在人机交互（HRI）中，精确的三维手部姿势和网格估计至关重要。然而，在严重自闭和高度自相似的情况下推断合理准确的姿势仍然是一个固有的挑战。为了减轻 HRI 过程中因关节不可见和相似而造成的模糊性，我们提出了一种名为 HandGCNFormer 的新拓扑感知变换器网络，以深度图像为输入，将手部运动拓扑的先验知识纳入网络，同时对远距离上下文信息进行建模。具体来说，我们提出了一种带有额外节点偏移图卷积层（NoffGConv）的新型 Graphformer 解码器。Graphformer 解码器优化了 Transformer 和 GCN 之间的协同作用，捕捉了关节之间的长距离依赖关系和局部拓扑连接。在此基础上，我们用新颖的拓扑感知头取代了标准的 MLP 预测头，从而更好地利用局部拓扑约束来获得更合理、更准确的姿势。我们的方法在四个具有挑战性的数据集（包括 Hands2017、NYU、ICVL 和 MSRA）上实现了最先进的 3D 手部姿态估计性能。为了进一步证明我们提出的 Graphformer 解码器和拓扑感知头的有效性和可扩展性，我们将框架扩展为 HandGCNFormer-Mesh，用于三维手部网格估计任务。扩展框架有效地将形状回归器与原始 Graphformer 解码器和拓扑感知头集成在一起，生成了马诺参数。HO-3D 数据集包含各种具有挑战性的遮挡物，在该数据集上的结果表明，与之前最先进的三维手部网格估计方法相比，我们的 HandGCNFormer-Mesh 取得了具有竞争力的结果。

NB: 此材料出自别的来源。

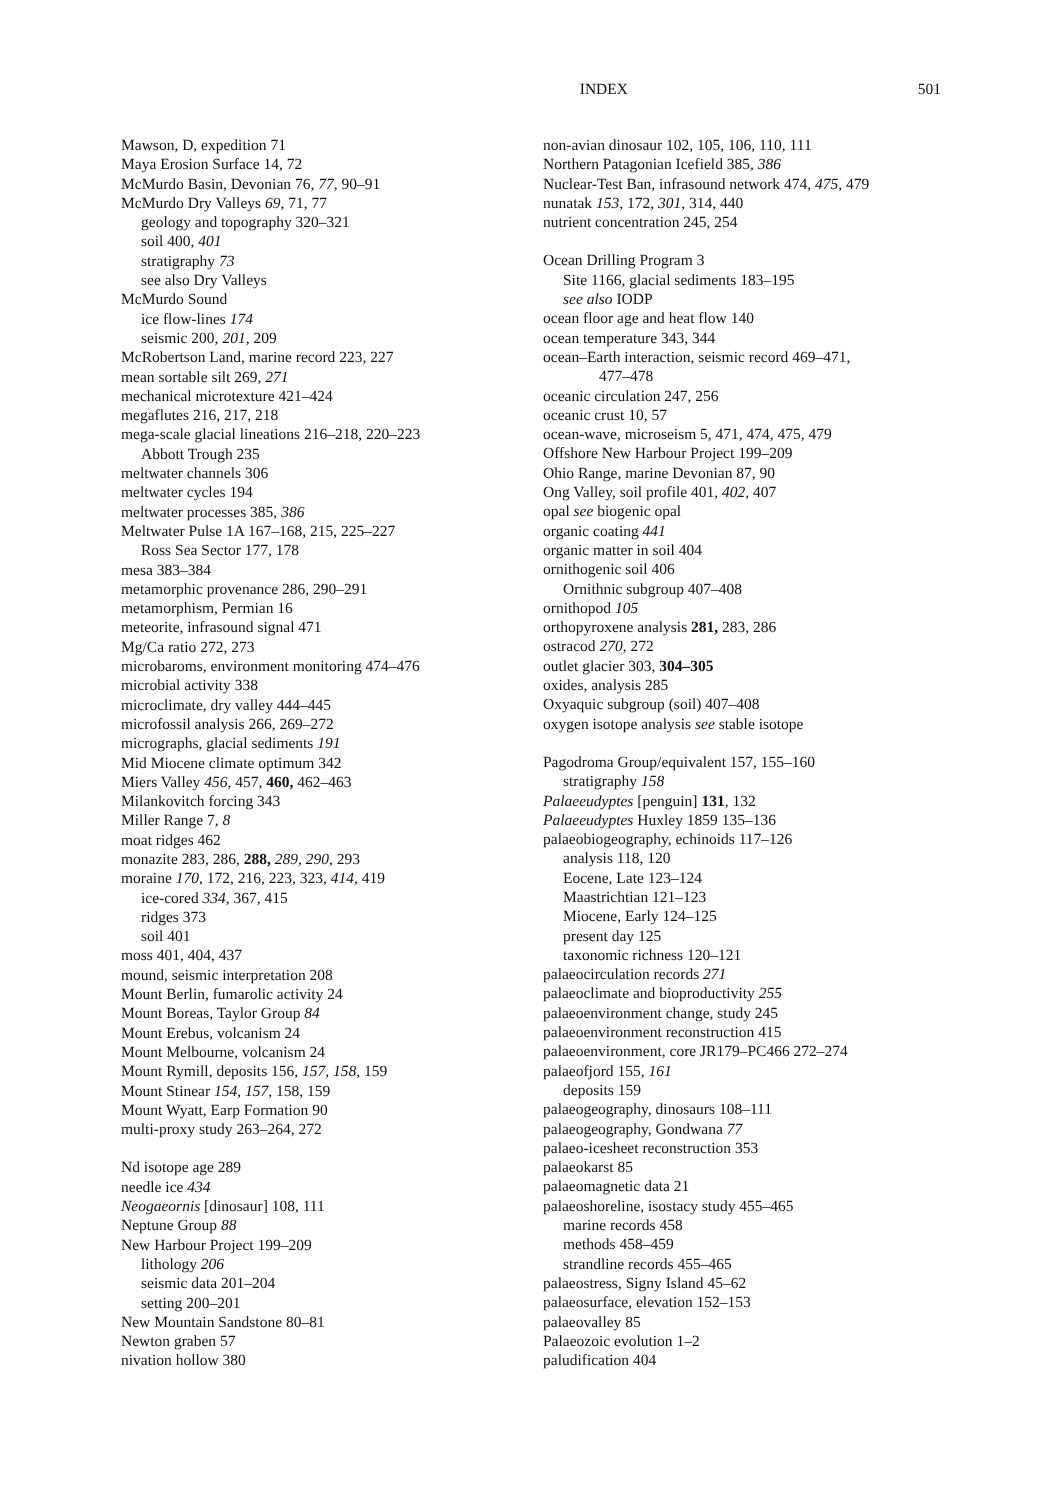INDEX 501
Mawson, D, expedition 71
Maya Erosion Surface 14, 72
McMurdo Basin, Devonian 76, 77, 90–91
McMurdo Dry Valleys 69, 71, 77
geology and topography 320–321
soil 400, 401
stratigraphy 73
see also Dry Valleys
McMurdo Sound
ice flow-lines 174
seismic 200, 201, 209
McRobertson Land, marine record 223, 227
mean sortable silt 269, 271
mechanical microtexture 421–424
megaflutes 216, 217, 218
mega-scale glacial lineations 216–218, 220–223
Abbott Trough 235
meltwater channels 306
meltwater cycles 194
meltwater processes 385, 386
Meltwater Pulse 1A 167–168, 215, 225–227
Ross Sea Sector 177, 178
mesa 383–384
metamorphic provenance 286, 290–291
metamorphism, Permian 16
meteorite, infrasound signal 471
Mg/Ca ratio 272, 273
microbaroms, environment monitoring 474–476
microbial activity 338
microclimate, dry valley 444–445
microfossil analysis 266, 269–272
micrographs, glacial sediments 191
Mid Miocene climate optimum 342
Miers Valley 456, 457, 460, 462–463
Milankovitch forcing 343
Miller Range 7, 8
moat ridges 462
monazite 283, 286, 288, 289, 290, 293
moraine 170, 172, 216, 223, 323, 414, 419
ice-cored 334, 367, 415
ridges 373
soil 401
moss 401, 404, 437
mound, seismic interpretation 208
Mount Berlin, fumarolic activity 24
Mount Boreas, Taylor Group 84
Mount Erebus, volcanism 24
Mount Melbourne, volcanism 24
Mount Rymill, deposits 156, 157, 158, 159
Mount Stinear 154, 157, 158, 159
Mount Wyatt, Earp Formation 90
multi-proxy study 263–264, 272
Nd isotope age 289
needle ice 434
Neogaeornis [dinosaur] 108, 111
Neptune Group 88
New Harbour Project 199–209
lithology 206
seismic data 201–204
setting 200–201
New Mountain Sandstone 80–81
Newton graben 57
nivation hollow 380
non-avian dinosaur 102, 105, 106, 110, 111
Northern Patagonian Icefield 385, 386
Nuclear-Test Ban, infrasound network 474, 475, 479
nunatak 153, 172, 301, 314, 440
nutrient concentration 245, 254
Ocean Drilling Program 3
Site 1166, glacial sediments 183–195
see also IODP
ocean floor age and heat flow 140
ocean temperature 343, 344
ocean–Earth interaction, seismic record 469–471,
477–478
oceanic circulation 247, 256
oceanic crust 10, 57
ocean-wave, microseism 5, 471, 474, 475, 479
Offshore New Harbour Project 199–209
Ohio Range, marine Devonian 87, 90
Ong Valley, soil profile 401, 402, 407
opal see biogenic opal
organic coating 441
organic matter in soil 404
ornithogenic soil 406
Ornithnic subgroup 407–408
ornithopod 105
orthopyroxene analysis 281, 283, 286
ostracod 270, 272
outlet glacier 303, 304–305
oxides, analysis 285
Oxyaquic subgroup (soil) 407–408
oxygen isotope analysis see stable isotope
Pagodroma Group/equivalent 157, 155–160
stratigraphy 158
Palaeeudyptes [penguin] 131, 132
Palaeeudyptes Huxley 1859 135–136
palaeobiogeography, echinoids 117–126
analysis 118, 120
Eocene, Late 123–124
Maastrichtian 121–123
Miocene, Early 124–125
present day 125
taxonomic richness 120–121
palaeocirculation records 271
palaeoclimate and bioproductivity 255
palaeoenvironment change, study 245
palaeoenvironment reconstruction 415
palaeoenvironment, core JR179–PC466 272–274
palaeofjord 155, 161
deposits 159
palaeogeography, dinosaurs 108–111
palaeogeography, Gondwana 77
palaeo-icesheet reconstruction 353
palaeokarst 85
palaeomagnetic data 21
palaeoshoreline, isostacy study 455–465
marine records 458
methods 458–459
strandline records 455–465
palaeostress, Signy Island 45–62
palaeosurface, elevation 152–153
palaeovalley 85
Palaeozoic evolution 1–2
paludification 404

本文章由计算机程序翻译，如有差异，请以英文原文为准。

查看原文

微信好友朋友圈 QQ好友复制链接

本刊更多论文

3D hand pose and mesh estimation via a generic Topology-aware Transformer model

In Human-Robot Interaction (HRI), accurate 3D hand pose and mesh estimation hold critical importance. However, inferring reasonable and accurate poses in severe self-occlusion and high self-similarity remains an inherent challenge. In order to alleviate the ambiguity caused by invisible and similar joints during HRI, we propose a new Topology-aware Transformer network named HandGCNFormer with depth image as input, incorporating prior knowledge of hand kinematic topology into the network while modeling long-range contextual information. Specifically, we propose a novel Graphformer decoder with an additional Node-offset Graph Convolutional layer (NoffGConv). The Graphformer decoder optimizes the synergy between the Transformer and GCN, capturing long-range dependencies and local topological connections between joints. On top of that, we replace the standard MLP prediction head with a novel Topology-aware head to better exploit local topological constraints for more reasonable and accurate poses. Our method achieves state-of-the-art 3D hand pose estimation performance on four challenging datasets, including Hands2017, NYU, ICVL, and MSRA. To further demonstrate the effectiveness and scalability of our proposed Graphformer Decoder and Topology aware head, we extend our framework to HandGCNFormer-Mesh for the 3D hand mesh estimation task. The extended framework efficiently integrates a shape regressor with the original Graphformer Decoder and Topology aware head, producing Mano parameters. The results on the HO-3D dataset, which contains various and challenging occlusions, show that our HandGCNFormer-Mesh achieves competitive results compared to previous state-of-the-art 3D hand mesh estimation methods.

求助全文

通过发布文献求助，成功后即可免费获取论文全文。去求助

来源期刊

Frontiers in Neurorobotics COMPUTER SCIENCE, ARTIFICIAL INTELLIGENCER-ROBOTICS

CiteScore

5.20

自引率

6.50%

发文量

250

审稿时长

14 weeks

期刊介绍： Frontiers in Neurorobotics publishes rigorously peer-reviewed research in the science and technology of embodied autonomous neural systems. Specialty Chief Editors Alois C. Knoll and Florian Röhrbein at the Technische Universität München are supported by an outstanding Editorial Board of international experts. This multidisciplinary open-access journal is at the forefront of disseminating and communicating scientific knowledge and impactful discoveries to researchers, academics and the public worldwide. Neural systems include brain-inspired algorithms (e.g. connectionist networks), computational models of biological neural networks (e.g. artificial spiking neural nets, large-scale simulations of neural microcircuits) and actual biological systems (e.g. in vivo and in vitro neural nets). The focus of the journal is the embodiment of such neural systems in artificial software and hardware devices, machines, robots or any other form of physical actuation. This also includes prosthetic devices, brain machine interfaces, wearable systems, micro-machines, furniture, home appliances, as well as systems for managing micro and macro infrastructures. Frontiers in Neurorobotics also aims to publish radically new tools and methods to study plasticity and development of autonomous self-learning systems that are capable of acquiring knowledge in an open-ended manner. Models complemented with experimental studies revealing self-organizing principles of embodied neural systems are welcome. Our journal also publishes on the micro and macro engineering and mechatronics of robotic devices driven by neural systems, as well as studies on the impact that such systems will have on our daily life.